Сегодня среда. А три дня тому назад, в воскресенье, чуть свет она ушла в Слуцк. С вечера протопила, отварила картошки и оставила ее в печи на ночь, чтоб утром Толя мог поесть еще теплой. Ушла она, видно, очень рано, Толя и не слышал. Утром, как всегда после завтрака, он пошел под поветь снаряжать в лес тележку. Тележка была на двух колесах, с длинным дышлом и фанерными боковинами. Когда-то она была покрашена в синий цвет. Делал тележку и красил — как рассказывала мама — сам отец, о котором теперь ни слуху ни духу: войне пошел третий год, и третий год он, как говорит мама, "если жив, то воюет". Где-то на фронте отец. Потому что иначе, если б, скажем, попал в окружение, а оттуда в партизаны, дал бы о себе знать. А тут ни весточки.

Тележка кажется Толе чуть ли не предметом древности. Ему вон уже тринадцать, а отец мастерил ее, чтоб возить его, Толю, еще малышом. Колеса выписывают восьмерки, дышло на конце раскололось, фанерины из спинки и передка вынул сам Толя, а поперечины вырезал ножовкой. На ней теперь только и возить хворост.

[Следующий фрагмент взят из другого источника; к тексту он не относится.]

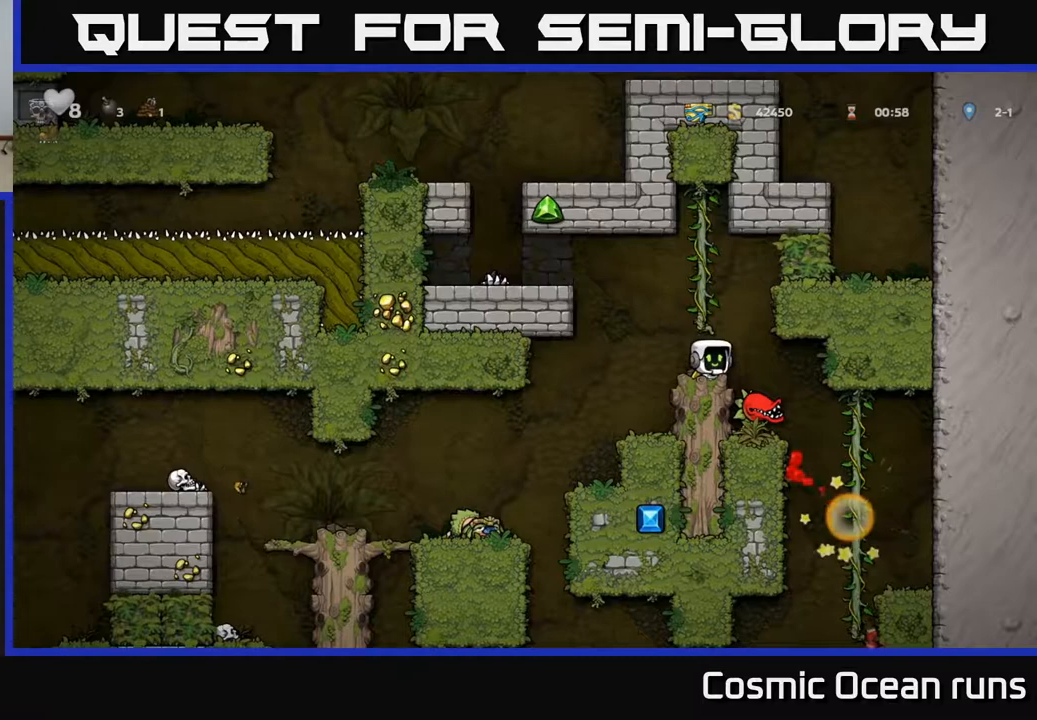
Gameplay with a controller (Xbox layout); each line is a JSON object with the inputs held at the frame after it. "events" lists button and stick changes between this image and that frame as [ms after this image, input, new state], when the widget could be followed in between. Not read: L1.
{"buttons": [], "left_stick": "center", "right_stick": "center", "events": []}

Каждое утро Толя вместе с ровесниками ездит на Грядки — так зовется недалекий лесок — за дровами. Собирают ветки, укладывают, обвязывают веревкой, чтоб не растерять по дороге, и едут домой. Дома после обеда Толя распускает веревку, берет по хворостине и рубит на колоде. Нарубленные дрова складывает у стены повети в поленницу — версту. Медленно растет верста. Лето на исходе, а она еще не достала до стрехи. Весной Толя думал, что запасет на зиму целые две версты таких дров. Да где там, если горят они, как порох, особенно сучья с еловой или сосновой хвоей…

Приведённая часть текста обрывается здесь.